Plusieurs équipes du WorldTour envisageraient la création d’une « ligue » alternative ! Les droits TV seraient à l'origine d'un début de révolte au sein du peloton professionnel. Photo : Cor Vos

Selon l’Agence « Reuters », plusieurs équipes du WorldTour envisageraient une coalition ayant pour but de mettre en place une compétition alternative. Le but ? Contrecarrer l’hégémonie des plus grands organisateurs de courses qui sont les seuls à profiter des retombées financières des droits TV.

Un vent de révolte serait-il en train de souffler dans le peloton professionnel ? C’est en tout cas ce qu’avance l’Agence de presse Reuters. Selon elle, 5 équipes du WorldTour auraient la ferme intention de mettre en place une sorte de ligue qui serviraient de contre-pouvoir face aux plus grands organisateurs de courses.

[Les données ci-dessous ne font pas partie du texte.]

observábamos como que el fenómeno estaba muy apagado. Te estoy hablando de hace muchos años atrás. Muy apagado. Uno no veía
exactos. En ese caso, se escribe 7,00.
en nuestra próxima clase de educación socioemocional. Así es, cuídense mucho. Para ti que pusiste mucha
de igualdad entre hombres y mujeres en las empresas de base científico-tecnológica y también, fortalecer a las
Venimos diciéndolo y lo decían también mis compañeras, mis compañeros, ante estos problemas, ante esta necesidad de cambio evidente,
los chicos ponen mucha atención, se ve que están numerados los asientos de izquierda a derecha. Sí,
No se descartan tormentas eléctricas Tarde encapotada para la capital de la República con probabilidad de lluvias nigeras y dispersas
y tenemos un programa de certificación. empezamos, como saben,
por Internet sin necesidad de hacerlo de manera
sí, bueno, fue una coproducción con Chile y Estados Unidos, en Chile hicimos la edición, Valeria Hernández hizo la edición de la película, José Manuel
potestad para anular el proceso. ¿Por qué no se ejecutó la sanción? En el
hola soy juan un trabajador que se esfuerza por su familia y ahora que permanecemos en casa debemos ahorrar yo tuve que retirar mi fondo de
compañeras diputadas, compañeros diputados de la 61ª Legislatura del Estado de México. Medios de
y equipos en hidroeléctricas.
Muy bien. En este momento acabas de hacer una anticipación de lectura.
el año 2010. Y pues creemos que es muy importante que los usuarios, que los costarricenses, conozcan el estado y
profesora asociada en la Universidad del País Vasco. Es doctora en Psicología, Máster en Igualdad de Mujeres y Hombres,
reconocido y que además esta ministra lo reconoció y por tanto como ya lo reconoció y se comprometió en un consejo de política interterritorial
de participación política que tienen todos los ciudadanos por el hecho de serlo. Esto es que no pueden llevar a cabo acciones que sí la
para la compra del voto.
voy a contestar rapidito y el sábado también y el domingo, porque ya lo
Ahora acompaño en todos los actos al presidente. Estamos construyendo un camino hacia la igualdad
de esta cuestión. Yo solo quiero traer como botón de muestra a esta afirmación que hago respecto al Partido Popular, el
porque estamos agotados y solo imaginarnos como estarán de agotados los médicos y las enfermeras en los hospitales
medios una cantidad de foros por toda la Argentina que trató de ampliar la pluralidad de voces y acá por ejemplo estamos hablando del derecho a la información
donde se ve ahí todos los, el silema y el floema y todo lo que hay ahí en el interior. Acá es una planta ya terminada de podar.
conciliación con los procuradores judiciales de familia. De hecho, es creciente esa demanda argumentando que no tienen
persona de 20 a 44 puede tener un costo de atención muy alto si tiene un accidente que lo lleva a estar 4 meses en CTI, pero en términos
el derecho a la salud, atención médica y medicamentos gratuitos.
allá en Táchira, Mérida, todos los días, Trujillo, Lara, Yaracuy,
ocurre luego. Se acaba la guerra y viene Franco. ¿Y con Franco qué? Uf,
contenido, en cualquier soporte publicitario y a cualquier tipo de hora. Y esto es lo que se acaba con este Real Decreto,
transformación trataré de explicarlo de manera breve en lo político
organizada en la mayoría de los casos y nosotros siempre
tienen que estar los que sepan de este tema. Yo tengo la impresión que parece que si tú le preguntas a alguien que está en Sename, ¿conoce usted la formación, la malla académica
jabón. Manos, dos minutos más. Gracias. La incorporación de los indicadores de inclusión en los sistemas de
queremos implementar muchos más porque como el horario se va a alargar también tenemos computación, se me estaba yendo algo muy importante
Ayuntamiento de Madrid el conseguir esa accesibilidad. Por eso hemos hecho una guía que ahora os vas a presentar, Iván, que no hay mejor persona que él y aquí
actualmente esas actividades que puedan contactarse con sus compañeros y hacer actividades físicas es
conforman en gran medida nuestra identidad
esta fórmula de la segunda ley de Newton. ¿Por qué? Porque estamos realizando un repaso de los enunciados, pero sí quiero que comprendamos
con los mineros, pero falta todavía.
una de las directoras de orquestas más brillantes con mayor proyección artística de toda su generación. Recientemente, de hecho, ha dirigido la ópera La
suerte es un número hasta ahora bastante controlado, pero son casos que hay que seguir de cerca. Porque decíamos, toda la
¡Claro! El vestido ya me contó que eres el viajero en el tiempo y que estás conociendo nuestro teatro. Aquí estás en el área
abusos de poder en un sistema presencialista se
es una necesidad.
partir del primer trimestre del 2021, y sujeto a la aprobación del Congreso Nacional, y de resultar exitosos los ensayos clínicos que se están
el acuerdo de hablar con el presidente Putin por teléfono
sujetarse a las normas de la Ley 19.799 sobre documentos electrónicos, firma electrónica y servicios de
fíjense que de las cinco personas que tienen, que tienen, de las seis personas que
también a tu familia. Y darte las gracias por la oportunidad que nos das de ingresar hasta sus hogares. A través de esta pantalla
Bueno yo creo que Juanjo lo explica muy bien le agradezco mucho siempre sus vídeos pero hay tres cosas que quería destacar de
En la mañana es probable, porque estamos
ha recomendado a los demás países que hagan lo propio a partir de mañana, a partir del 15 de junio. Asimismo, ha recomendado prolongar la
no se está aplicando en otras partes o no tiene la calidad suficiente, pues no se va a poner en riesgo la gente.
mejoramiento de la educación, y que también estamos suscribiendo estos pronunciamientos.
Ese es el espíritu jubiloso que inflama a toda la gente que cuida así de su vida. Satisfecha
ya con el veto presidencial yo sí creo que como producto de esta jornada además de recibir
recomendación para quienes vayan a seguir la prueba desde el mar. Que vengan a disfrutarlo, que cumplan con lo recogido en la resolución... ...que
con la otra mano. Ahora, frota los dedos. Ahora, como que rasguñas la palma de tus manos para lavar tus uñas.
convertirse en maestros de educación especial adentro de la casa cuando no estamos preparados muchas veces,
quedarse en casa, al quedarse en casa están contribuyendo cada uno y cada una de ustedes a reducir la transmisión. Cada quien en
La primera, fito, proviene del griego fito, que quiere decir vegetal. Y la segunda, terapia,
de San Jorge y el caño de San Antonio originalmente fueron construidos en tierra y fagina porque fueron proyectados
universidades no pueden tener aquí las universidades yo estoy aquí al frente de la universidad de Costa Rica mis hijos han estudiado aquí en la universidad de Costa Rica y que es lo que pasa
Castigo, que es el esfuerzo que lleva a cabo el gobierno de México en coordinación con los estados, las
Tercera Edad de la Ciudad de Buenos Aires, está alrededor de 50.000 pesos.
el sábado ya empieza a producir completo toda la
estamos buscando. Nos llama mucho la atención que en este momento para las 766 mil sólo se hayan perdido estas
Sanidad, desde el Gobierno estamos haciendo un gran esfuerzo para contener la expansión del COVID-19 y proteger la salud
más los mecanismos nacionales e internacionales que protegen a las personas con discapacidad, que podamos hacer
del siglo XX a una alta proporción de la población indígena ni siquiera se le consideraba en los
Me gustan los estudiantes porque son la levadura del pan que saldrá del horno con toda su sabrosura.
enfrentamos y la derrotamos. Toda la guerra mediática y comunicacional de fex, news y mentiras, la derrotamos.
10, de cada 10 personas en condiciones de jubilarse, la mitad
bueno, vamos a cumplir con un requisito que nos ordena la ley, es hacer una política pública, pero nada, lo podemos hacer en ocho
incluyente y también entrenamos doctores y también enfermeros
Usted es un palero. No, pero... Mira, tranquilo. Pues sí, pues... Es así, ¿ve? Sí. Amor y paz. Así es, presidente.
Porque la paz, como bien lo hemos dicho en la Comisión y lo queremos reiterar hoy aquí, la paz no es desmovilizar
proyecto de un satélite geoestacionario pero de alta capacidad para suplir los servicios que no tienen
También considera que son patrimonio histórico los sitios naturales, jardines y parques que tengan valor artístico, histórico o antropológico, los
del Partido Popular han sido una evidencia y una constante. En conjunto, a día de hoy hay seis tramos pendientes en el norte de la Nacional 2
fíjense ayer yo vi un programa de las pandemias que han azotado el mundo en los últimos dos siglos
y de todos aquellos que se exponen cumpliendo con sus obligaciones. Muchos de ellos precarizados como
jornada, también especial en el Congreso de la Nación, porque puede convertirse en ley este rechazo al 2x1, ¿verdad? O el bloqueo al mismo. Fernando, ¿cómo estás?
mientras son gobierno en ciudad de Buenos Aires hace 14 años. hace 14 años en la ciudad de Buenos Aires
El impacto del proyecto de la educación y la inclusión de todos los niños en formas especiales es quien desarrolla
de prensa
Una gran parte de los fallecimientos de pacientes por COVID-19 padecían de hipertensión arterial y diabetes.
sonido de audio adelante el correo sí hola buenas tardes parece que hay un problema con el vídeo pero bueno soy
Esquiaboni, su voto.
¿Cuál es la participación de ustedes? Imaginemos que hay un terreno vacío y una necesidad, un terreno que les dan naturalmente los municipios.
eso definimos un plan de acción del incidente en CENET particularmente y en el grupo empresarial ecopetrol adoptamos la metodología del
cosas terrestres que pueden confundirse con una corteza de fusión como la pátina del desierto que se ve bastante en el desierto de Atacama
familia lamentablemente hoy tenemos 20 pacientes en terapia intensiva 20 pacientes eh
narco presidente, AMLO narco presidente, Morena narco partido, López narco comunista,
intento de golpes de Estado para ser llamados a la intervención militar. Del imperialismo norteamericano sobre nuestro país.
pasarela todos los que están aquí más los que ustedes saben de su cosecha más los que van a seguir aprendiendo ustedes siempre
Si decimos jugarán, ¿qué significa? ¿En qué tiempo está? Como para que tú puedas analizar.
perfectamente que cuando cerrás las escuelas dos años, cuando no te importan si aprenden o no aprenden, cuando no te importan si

Jumbo-Visma et INEOS-Grenadiers feraient partie des équipes à l’origine de la fronde

Selon Reuters « Environ cinq équipes ont exploré des plans pour créer une nouvelle ligue compétitive, ce qui pourrait remodeler le paysage du sport et allouer plus de fonds aux participants », tout en précisant que parmi ces 5 équipes figureraient les formations Jumbo-Visma et INEOS-Grenadiers. Ces deux équipes ont refusé de commenter l’information.

La répartition des droits TV remise en cause

Toujours selon Reuters, l’objectif des équipes serait la mise en place d’une compétition alternative où le calendrier des courses serait géré par les équipes elles-mêmes. La société de conseil « EY » aurait déjà été engagée afin de rechercher d’éventuels investisseurs. Ce projet aurait pour origine la répartition des droits TV qui, à l’heure actuelle, ne bénéficierait qu’aux organisateurs des courses, les équipes ne percevant pas le moindre euro.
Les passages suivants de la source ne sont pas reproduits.